Find the line with "dangerous, faction-controlled areas." in the entries below, then reproduce it and every line after it down to and including the line with "A simple lesson", exactly.

··· Entries provided ···

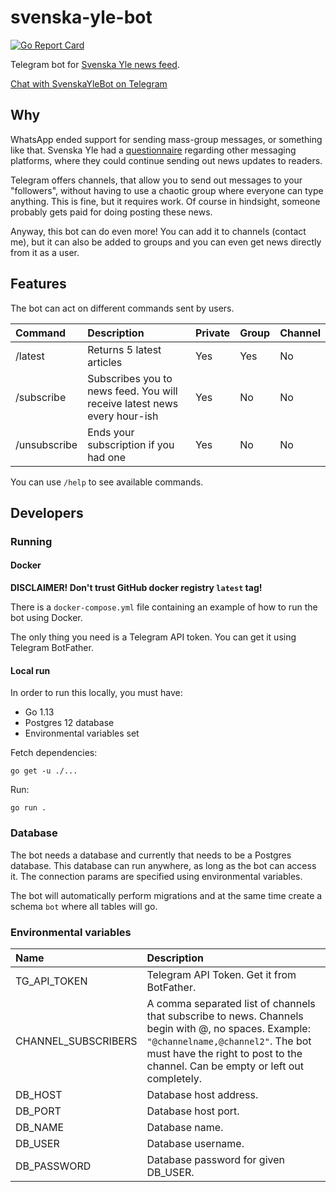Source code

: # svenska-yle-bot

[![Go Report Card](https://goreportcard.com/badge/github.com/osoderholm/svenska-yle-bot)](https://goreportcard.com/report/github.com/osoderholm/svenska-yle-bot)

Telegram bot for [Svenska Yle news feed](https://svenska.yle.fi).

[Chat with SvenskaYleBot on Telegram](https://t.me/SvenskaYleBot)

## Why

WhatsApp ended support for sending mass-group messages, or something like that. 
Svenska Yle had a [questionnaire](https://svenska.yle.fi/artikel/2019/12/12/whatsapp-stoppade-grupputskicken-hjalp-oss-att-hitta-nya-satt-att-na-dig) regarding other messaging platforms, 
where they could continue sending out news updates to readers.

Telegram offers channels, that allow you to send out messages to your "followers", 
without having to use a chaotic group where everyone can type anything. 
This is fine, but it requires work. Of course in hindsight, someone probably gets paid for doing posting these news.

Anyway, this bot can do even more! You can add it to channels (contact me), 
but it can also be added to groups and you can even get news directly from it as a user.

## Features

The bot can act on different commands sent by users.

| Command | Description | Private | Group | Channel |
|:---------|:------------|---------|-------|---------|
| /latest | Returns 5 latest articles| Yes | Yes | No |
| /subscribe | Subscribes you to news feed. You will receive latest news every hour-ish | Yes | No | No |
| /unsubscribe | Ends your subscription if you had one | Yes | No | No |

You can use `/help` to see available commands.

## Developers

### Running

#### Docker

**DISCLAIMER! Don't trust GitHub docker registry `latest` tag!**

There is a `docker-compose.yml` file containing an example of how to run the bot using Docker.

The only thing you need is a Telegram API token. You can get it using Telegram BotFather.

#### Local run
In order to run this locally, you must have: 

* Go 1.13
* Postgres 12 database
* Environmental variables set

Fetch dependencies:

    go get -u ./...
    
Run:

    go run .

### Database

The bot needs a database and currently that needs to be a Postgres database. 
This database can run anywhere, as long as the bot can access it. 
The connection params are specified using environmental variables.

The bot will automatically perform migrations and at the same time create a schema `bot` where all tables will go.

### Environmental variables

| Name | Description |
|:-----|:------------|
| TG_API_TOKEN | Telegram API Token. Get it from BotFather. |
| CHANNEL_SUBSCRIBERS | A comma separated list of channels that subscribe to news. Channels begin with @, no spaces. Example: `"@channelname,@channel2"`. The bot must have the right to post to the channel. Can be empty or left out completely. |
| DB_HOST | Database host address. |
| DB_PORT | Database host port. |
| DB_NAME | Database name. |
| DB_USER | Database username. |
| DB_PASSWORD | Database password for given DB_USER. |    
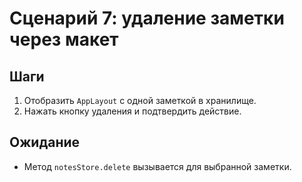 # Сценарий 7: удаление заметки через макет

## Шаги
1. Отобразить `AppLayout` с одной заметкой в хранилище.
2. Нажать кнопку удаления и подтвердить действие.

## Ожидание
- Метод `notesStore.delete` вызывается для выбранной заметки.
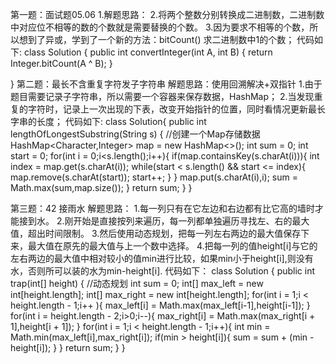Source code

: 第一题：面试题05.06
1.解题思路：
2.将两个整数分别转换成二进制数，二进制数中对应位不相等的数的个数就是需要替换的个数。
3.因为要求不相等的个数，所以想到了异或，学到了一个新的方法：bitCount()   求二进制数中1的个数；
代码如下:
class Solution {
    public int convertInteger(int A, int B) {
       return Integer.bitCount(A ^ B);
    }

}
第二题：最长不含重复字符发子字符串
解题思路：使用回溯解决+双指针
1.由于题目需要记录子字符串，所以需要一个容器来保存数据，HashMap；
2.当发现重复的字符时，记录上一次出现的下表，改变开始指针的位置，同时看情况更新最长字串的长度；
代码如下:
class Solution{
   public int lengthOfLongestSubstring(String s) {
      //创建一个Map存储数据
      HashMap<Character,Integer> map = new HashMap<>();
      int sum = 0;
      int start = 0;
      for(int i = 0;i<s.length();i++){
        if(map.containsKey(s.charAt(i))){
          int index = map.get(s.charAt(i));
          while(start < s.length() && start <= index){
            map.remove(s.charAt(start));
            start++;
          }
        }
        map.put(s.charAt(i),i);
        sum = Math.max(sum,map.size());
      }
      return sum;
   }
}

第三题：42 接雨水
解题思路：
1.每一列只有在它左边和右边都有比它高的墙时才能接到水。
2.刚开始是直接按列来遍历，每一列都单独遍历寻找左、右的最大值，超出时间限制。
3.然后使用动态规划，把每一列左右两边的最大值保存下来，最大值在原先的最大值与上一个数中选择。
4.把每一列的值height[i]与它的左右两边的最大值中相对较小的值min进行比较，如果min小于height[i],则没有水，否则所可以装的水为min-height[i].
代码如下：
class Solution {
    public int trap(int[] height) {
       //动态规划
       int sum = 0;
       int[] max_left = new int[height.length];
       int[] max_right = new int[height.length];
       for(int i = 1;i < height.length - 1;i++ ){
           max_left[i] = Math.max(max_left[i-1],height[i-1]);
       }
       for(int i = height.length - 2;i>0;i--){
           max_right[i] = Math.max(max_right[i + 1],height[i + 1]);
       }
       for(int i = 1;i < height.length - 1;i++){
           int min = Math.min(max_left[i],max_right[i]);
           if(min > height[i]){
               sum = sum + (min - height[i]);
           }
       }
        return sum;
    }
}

···
··· Entries provided ···

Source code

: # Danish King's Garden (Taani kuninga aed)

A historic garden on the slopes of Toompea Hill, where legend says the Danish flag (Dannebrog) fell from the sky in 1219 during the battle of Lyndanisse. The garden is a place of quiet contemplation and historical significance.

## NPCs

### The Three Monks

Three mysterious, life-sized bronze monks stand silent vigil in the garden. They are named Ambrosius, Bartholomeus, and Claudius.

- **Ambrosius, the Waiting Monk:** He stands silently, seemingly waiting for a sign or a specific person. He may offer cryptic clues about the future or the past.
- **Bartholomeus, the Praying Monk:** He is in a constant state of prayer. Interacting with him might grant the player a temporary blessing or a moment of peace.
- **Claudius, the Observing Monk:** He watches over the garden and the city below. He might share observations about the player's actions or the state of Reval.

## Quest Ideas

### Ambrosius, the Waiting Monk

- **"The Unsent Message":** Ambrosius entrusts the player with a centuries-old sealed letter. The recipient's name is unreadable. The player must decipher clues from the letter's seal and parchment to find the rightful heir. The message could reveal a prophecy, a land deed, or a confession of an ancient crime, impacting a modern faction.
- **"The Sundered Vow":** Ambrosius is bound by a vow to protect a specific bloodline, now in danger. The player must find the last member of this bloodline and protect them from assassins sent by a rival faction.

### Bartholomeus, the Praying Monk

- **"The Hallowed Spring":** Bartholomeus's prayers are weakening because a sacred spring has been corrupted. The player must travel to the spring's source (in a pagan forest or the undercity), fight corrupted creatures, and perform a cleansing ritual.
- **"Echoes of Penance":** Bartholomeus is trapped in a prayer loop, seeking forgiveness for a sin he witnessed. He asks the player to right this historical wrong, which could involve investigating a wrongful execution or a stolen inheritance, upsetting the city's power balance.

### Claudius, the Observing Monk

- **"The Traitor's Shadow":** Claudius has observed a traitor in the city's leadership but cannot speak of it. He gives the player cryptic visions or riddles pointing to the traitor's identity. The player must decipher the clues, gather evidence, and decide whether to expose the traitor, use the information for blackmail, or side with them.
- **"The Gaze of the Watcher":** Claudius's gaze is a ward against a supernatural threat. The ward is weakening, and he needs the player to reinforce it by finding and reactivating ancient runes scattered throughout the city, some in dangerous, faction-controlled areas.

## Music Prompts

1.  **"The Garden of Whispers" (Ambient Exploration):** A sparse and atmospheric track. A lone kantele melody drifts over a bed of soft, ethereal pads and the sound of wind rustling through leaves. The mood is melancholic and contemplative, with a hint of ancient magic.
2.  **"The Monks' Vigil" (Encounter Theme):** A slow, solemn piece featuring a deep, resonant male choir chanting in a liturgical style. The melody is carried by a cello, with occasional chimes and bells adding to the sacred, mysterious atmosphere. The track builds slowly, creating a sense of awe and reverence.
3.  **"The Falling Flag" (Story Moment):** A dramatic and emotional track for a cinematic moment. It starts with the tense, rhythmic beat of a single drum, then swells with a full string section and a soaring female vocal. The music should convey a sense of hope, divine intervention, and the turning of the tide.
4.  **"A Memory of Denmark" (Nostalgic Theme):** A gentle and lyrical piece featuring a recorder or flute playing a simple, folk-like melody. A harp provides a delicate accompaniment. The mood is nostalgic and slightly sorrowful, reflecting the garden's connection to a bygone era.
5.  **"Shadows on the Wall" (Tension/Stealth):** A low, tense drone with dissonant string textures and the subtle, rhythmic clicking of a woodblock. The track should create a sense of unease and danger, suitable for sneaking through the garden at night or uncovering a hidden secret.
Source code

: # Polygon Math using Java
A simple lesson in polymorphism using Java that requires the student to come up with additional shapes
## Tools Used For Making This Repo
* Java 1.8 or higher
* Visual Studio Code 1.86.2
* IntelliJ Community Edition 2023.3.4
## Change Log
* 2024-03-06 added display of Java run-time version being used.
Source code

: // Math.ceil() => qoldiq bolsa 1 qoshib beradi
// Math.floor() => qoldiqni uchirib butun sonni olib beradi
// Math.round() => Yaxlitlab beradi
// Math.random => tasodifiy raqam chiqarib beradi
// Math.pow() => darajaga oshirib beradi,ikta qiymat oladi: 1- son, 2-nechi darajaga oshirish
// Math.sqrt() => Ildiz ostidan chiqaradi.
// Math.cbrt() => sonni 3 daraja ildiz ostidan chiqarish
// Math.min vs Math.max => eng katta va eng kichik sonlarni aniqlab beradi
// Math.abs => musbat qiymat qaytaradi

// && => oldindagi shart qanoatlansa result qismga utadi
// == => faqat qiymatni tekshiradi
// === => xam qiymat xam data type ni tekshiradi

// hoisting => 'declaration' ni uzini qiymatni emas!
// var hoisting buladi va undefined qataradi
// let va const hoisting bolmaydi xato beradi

···

**Response to this task:**
- **"The Gaze of the Watcher":** Claudius's gaze is a ward against a supernatural threat. The ward is weakening, and he needs the player to reinforce it by finding and reactivating ancient runes scattered throughout the city, some in dangerous, faction-controlled areas.

## Music Prompts

1.  **"The Garden of Whispers" (Ambient Exploration):** A sparse and atmospheric track. A lone kantele melody drifts over a bed of soft, ethereal pads and the sound of wind rustling through leaves. The mood is melancholic and contemplative, with a hint of ancient magic.
2.  **"The Monks' Vigil" (Encounter Theme):** A slow, solemn piece featuring a deep, resonant male choir chanting in a liturgical style. The melody is carried by a cello, with occasional chimes and bells adding to the sacred, mysterious atmosphere. The track builds slowly, creating a sense of awe and reverence.
3.  **"The Falling Flag" (Story Moment):** A dramatic and emotional track for a cinematic moment. It starts with the tense, rhythmic beat of a single drum, then swells with a full string section and a soaring female vocal. The music should convey a sense of hope, divine intervention, and the turning of the tide.
4.  **"A Memory of Denmark" (Nostalgic Theme):** A gentle and lyrical piece featuring a recorder or flute playing a simple, folk-like melody. A harp provides a delicate accompaniment. The mood is nostalgic and slightly sorrowful, reflecting the garden's connection to a bygone era.
5.  **"Shadows on the Wall" (Tension/Stealth):** A low, tense drone with dissonant string textures and the subtle, rhythmic clicking of a woodblock. The track should create a sense of unease and danger, suitable for sneaking through the garden at night or uncovering a hidden secret.
Source code

: # Polygon Math using Java
A simple lesson in polymorphism using Java that requires the student to come up with additional shapes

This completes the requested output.